Problem requirements =>
Print the listing below again. Change nothing.

Dataset entries =>
BEGIN
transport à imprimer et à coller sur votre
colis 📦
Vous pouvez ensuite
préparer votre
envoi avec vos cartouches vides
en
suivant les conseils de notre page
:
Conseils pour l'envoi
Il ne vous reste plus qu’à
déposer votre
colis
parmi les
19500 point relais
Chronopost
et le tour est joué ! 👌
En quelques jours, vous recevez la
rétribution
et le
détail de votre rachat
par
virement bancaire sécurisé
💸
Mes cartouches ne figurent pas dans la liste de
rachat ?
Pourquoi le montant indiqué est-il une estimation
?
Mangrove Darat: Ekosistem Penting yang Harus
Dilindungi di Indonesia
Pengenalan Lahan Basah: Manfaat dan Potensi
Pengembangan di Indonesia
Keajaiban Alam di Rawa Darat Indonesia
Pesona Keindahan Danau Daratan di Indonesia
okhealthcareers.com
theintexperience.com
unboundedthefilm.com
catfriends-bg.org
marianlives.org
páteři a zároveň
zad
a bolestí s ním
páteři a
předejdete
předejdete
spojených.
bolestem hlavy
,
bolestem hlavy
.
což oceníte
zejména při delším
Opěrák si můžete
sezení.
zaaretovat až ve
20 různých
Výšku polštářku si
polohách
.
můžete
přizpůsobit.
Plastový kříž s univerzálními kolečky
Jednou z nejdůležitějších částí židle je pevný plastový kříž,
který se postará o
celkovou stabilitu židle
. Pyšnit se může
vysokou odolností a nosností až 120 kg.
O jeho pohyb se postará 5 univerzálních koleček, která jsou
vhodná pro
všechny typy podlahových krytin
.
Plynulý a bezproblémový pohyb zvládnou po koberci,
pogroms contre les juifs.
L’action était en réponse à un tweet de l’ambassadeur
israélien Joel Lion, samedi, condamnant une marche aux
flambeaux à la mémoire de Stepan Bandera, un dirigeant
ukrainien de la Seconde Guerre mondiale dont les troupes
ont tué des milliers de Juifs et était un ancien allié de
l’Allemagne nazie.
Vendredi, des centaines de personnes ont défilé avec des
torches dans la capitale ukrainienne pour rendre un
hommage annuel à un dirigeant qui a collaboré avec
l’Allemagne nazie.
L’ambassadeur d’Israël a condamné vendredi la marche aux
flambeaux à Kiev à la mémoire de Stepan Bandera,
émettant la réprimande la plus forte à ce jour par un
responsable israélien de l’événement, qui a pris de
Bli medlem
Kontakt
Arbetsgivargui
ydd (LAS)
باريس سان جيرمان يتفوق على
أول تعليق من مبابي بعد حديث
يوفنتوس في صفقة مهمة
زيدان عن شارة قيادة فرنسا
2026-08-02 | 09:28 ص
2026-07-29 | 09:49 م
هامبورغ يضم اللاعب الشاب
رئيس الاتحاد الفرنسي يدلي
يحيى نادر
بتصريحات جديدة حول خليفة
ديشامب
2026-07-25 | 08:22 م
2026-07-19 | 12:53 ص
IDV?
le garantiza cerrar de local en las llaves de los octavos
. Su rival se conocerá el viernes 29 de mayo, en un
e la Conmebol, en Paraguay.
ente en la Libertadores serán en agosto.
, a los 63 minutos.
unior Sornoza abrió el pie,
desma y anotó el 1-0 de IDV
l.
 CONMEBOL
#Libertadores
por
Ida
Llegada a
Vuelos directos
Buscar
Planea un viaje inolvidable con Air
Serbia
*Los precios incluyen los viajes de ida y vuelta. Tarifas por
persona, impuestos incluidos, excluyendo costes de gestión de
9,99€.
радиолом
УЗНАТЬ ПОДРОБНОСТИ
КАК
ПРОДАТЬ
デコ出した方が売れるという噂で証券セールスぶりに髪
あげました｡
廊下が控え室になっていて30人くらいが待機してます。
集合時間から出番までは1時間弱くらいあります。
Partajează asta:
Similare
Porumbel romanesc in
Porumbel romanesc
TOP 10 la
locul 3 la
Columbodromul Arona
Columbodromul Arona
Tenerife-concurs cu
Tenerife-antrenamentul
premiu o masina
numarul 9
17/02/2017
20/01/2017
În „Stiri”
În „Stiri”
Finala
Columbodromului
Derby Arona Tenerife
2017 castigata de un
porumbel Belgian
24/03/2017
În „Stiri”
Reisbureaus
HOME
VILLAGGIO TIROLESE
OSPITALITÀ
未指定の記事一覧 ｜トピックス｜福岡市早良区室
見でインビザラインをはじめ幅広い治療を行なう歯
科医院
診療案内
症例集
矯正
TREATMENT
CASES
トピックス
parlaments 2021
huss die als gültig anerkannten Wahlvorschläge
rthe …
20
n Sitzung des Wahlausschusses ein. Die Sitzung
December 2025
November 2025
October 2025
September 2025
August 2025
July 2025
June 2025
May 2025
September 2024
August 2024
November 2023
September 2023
END
Expected output =>
transport à imprimer et à coller sur votre
colis 📦
Vous pouvez ensuite
préparer votre
envoi avec vos cartouches vides
en
suivant les conseils de notre page
:
Conseils pour l'envoi
Il ne vous reste plus qu’à
déposer votre
colis
parmi les
19500 point relais
Chronopost
et le tour est joué ! 👌
En quelques jours, vous recevez la
rétribution
et le
détail de votre rachat
par
virement bancaire sécurisé
💸
Mes cartouches ne figurent pas dans la liste de
rachat ?
Pourquoi le montant indiqué est-il une estimation
?
Mangrove Darat: Ekosistem Penting yang Harus
Dilindungi di Indonesia
Pengenalan Lahan Basah: Manfaat dan Potensi
Pengembangan di Indonesia
Keajaiban Alam di Rawa Darat Indonesia
Pesona Keindahan Danau Daratan di Indonesia
okhealthcareers.com
theintexperience.com
unboundedthefilm.com
catfriends-bg.org
marianlives.org
páteři a zároveň
zad
a bolestí s ním
páteři a
předejdete
předejdete
spojených.
bolestem hlavy
,
bolestem hlavy
.
což oceníte
zejména při delším
Opěrák si můžete
sezení.
zaaretovat až ve
20 různých
Výšku polštářku si
polohách
.
můžete
přizpůsobit.
Plastový kříž s univerzálními kolečky
Jednou z nejdůležitějších částí židle je pevný plastový kříž,
který se postará o
celkovou stabilitu židle
. Pyšnit se může
vysokou odolností a nosností až 120 kg.
O jeho pohyb se postará 5 univerzálních koleček, která jsou
vhodná pro
všechny typy podlahových krytin
.
Plynulý a bezproblémový pohyb zvládnou po koberci,
pogroms contre les juifs.
L’action était en réponse à un tweet de l’ambassadeur
israélien Joel Lion, samedi, condamnant une marche aux
flambeaux à la mémoire de Stepan Bandera, un dirigeant
ukrainien de la Seconde Guerre mondiale dont les troupes
ont tué des milliers de Juifs et était un ancien allié de
l’Allemagne nazie.
Vendredi, des centaines de personnes ont défilé avec des
torches dans la capitale ukrainienne pour rendre un
hommage annuel à un dirigeant qui a collaboré avec
l’Allemagne nazie.
L’ambassadeur d’Israël a condamné vendredi la marche aux
flambeaux à Kiev à la mémoire de Stepan Bandera,
émettant la réprimande la plus forte à ce jour par un
responsable israélien de l’événement, qui a pris de
Bli medlem
Kontakt
Arbetsgivargui
ydd (LAS)
باريس سان جيرمان يتفوق على
أول تعليق من مبابي بعد حديث
يوفنتوس في صفقة مهمة
زيدان عن شارة قيادة فرنسا
2026-08-02 | 09:28 ص
2026-07-29 | 09:49 م
هامبورغ يضم اللاعب الشاب
رئيس الاتحاد الفرنسي يدلي
يحيى نادر
بتصريحات جديدة حول خليفة
ديشامب
2026-07-25 | 08:22 م
2026-07-19 | 12:53 ص
IDV?
le garantiza cerrar de local en las llaves de los octavos
. Su rival se conocerá el viernes 29 de mayo, en un
e la Conmebol, en Paraguay.
ente en la Libertadores serán en agosto.
, a los 63 minutos.
unior Sornoza abrió el pie,
desma y anotó el 1-0 de IDV
l.
 CONMEBOL
#Libertadores
por
Ida
Llegada a
Vuelos directos
Buscar
Planea un viaje inolvidable con Air
Serbia
*Los precios incluyen los viajes de ida y vuelta. Tarifas por
persona, impuestos incluidos, excluyendo costes de gestión de
9,99€.
радиолом
УЗНАТЬ ПОДРОБНОСТИ
КАК
ПРОДАТЬ
デコ出した方が売れるという噂で証券セールスぶりに髪
あげました｡
廊下が控え室になっていて30人くらいが待機してます。
集合時間から出番までは1時間弱くらいあります。
Partajează asta:
Similare
Porumbel romanesc in
Porumbel romanesc
TOP 10 la
locul 3 la
Columbodromul Arona
Columbodromul Arona
Tenerife-concurs cu
Tenerife-antrenamentul
premiu o masina
numarul 9
17/02/2017
20/01/2017
În „Stiri”
În „Stiri”
Finala
Columbodromului
Derby Arona Tenerife
2017 castigata de un
porumbel Belgian
24/03/2017
În „Stiri”
Reisbureaus
HOME
VILLAGGIO TIROLESE
OSPITALITÀ
未指定の記事一覧 ｜トピックス｜福岡市早良区室
見でインビザラインをはじめ幅広い治療を行なう歯
科医院
診療案内
症例集
矯正
TREATMENT
CASES
トピックス
parlaments 2021
huss die als gültig anerkannten Wahlvorschläge
rthe …
20
n Sitzung des Wahlausschusses ein. Die Sitzung
December 2025
November 2025
October 2025
September 2025
August 2025
July 2025
June 2025
May 2025
September 2024
August 2024
November 2023
September 2023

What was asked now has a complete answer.